‘Hogfather’ is the book that many people consider to be the jewel in the crown of the Death Arc, perhaps beaten only by ‘Reaper Man’. It certainly has one of the easiest to follow plots of the Death books, which I am supremely grateful for – you’ll probably remember that, for whatever reason, I have found the Death books to be quite impenetrable on this re-read. I think that, in a way, really examining these books for details and patterns has meant that I am forced to consider that some of the plotlines do not hold up to such intense scrutiny. I’ve said it before and I’ll say it again; Sir Terry’s strength has always been in character building.
The premise is simple enough here; the Auditors, who run the universe, have taken out an assassination contract against the Hogfather (Discworld’s Father Christmas) and he disappears the night before Hogswatch. Death takes it upon himself to do the Hogfather’s job, delivering toys that night, whilst his granddaughter Susan does the actual hard work of figuring out exactly what is going on. Susan has become a regular character at this point in the series and I think this is her strongest story by far. She knows who she is by now, even though she doesn’t necessarily like it, and she is prepared to do what needs to be done.
I particularly enjoyed her reunion with the wizards, who I tend to think are stronger as supporting characters rather than when they star in their own stories. Their odd blend of genius and utter stupidity is amusing to a certain extent, but it does start to grate after a while. Here, with Susan and Death very much the central players, the wizards are freed up to be quite as mad as they like, sometimes offering a solution that is halfway useful, or at least having a vague idea of what might be happening.
Susan first met Ridcully in ‘Soul Music’ and I liked their partnership here. Ridcully, slightly saner than the rest of the wizards, bridges the gap well between the others in the university and Susan, a relatively normal person. I think it is put well enough when Susan tells the ‘oh god’ that the wizards are the cleverest men in the world and he says, ‘And I’m sober, am I?’ They are mad, there is no question of it, and Ridcully is the best of them. Even he, however, has a kind of childlike innocence that is very endearing. He adores Hogswatch and everything that comes with, even the cracker jokes, whilst the rest of the wizards, in a rare moment of cynicism, hate the whole celebration. He is genuinely upset at their words, and I think that sums his character up fairly well. Beneath all of his bluster and sarcastic comments, he is a genuinely good man, as are most of Sir Terry’s main characters. They may struggle with it sometimes, and the very idea of what it means to be so, but in the end they are always that; good, good people.
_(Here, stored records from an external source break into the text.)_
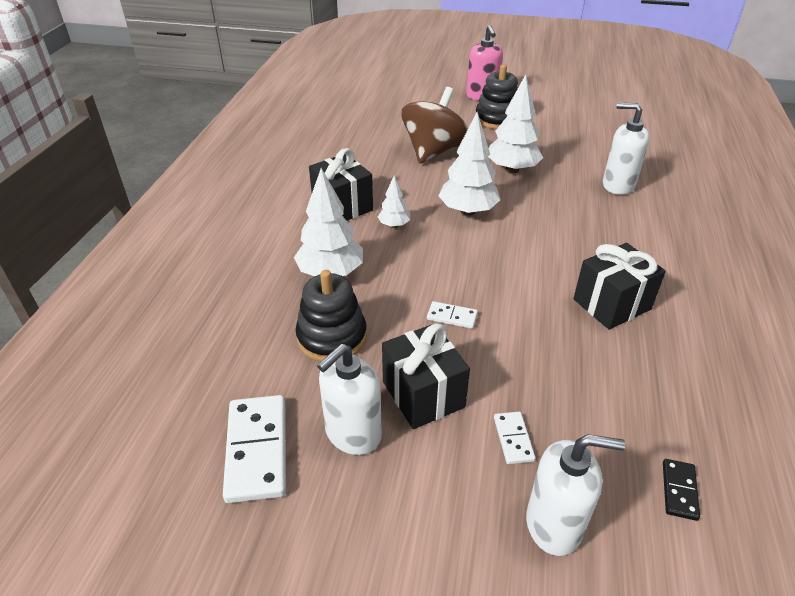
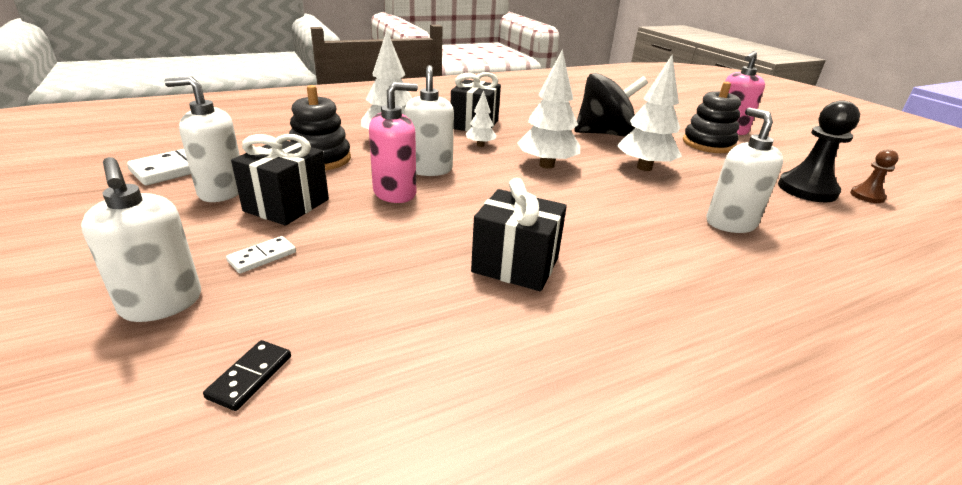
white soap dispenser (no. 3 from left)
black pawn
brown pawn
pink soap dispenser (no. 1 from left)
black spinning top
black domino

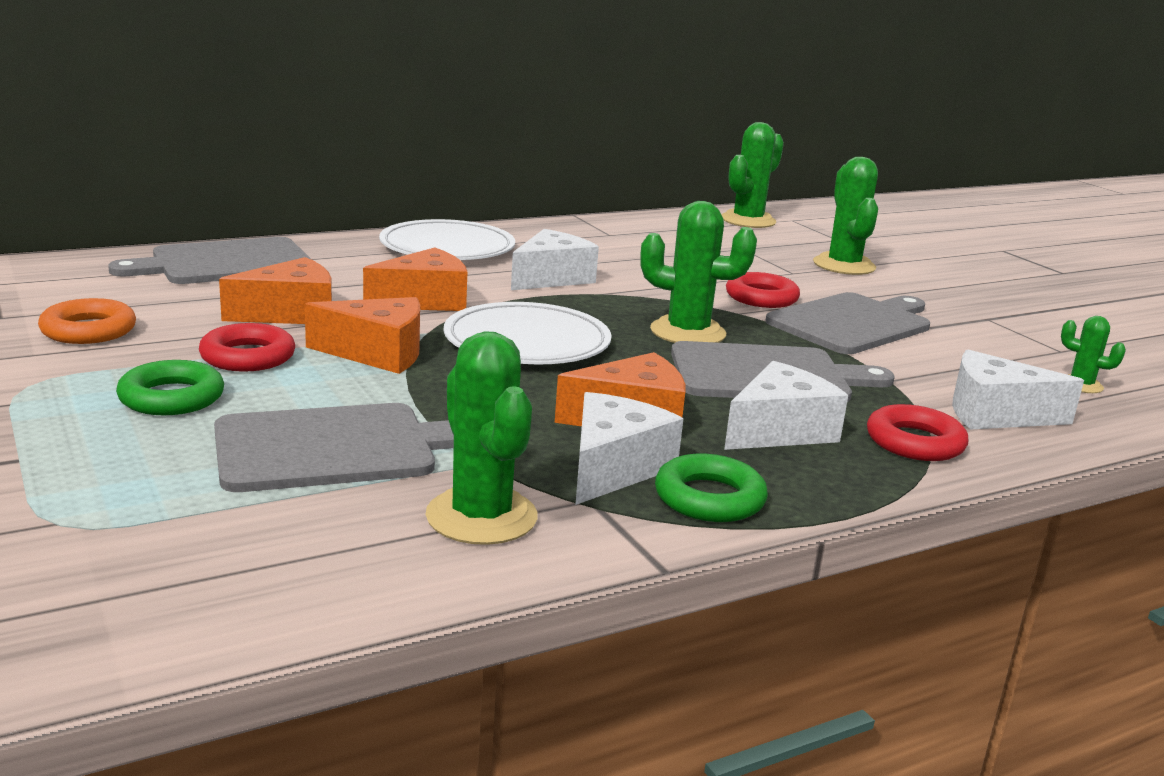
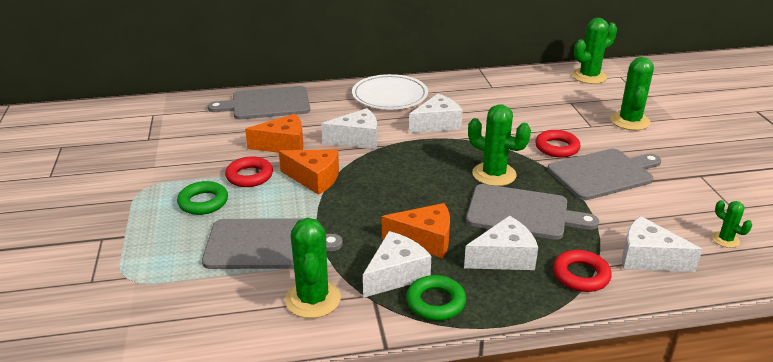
orange ring
white plate (no. 2 from left in the first image)
white cheese (no. 1 from left)

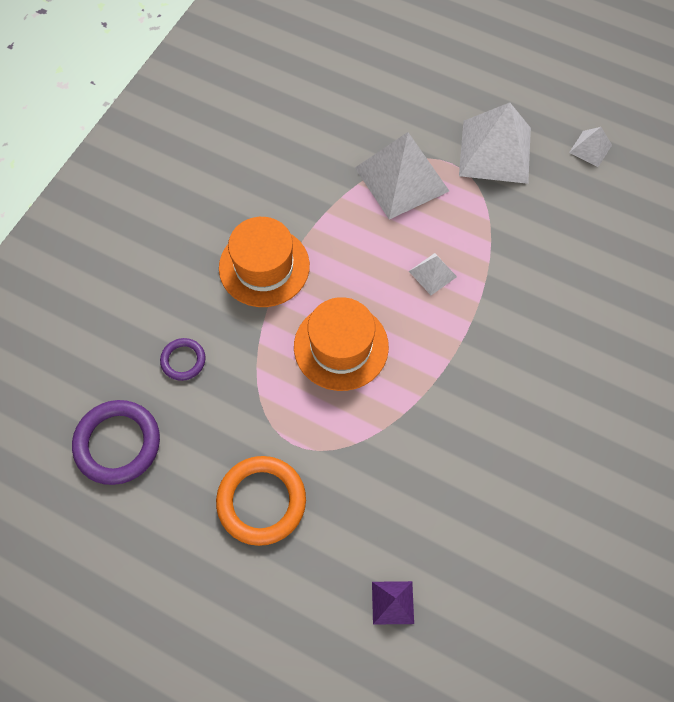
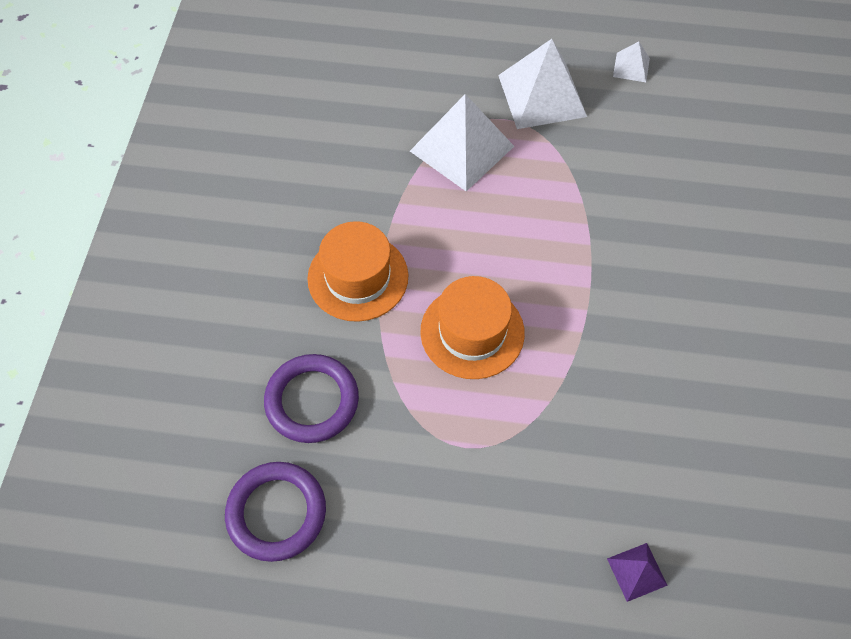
orange ring
white pyramid (no. 2 from left in the first image)
purple ring (no. 2 from left)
Death, as the main character, has some of his most profound philosophical realisations in this story, ones that have really stuck with me since the first time I read it. His rant about fairness, about the differences between rich and poor, is really something, as he ‘didn’t have the kind of mind that could ignore all the other stuff [people living in poverty]. And so it hurt him.’ Death is ‘only’ an anthropomorphic personification of an idea, a concept, yet he has developed into one of the most empathetic characters on the Disc. He also makes what I think is probably his most famous speech at the end of this book, about belief and fantasy and the nature of being human: ‘HUMANS NEED FANTASY TO BE HUMAN. TO BE THE PLACE WHERE THE FALLING ANGEL MEETS THE RISING APE.’ If anyone were ever to question the value of Sir Terry’s Discworld in a world full of more ‘serious literature’, I would just show them this page of ‘Hogfather’ and let them work it out for themselves. I don’t think anyone could answer the critics better than one of Sir Terry’s finest creations.
Favourite Quote:
“…and then Jack chopped down the beanstalk, adding murder and ecological vandalism to the theft, enticement and trespass charges already mentioned, but he got away with it and lived happily ever after without so much as a guilty twinge about what he had done. Which proves that you can be excused just about anything if you’re a hero, because no one asks inconvenient questions.”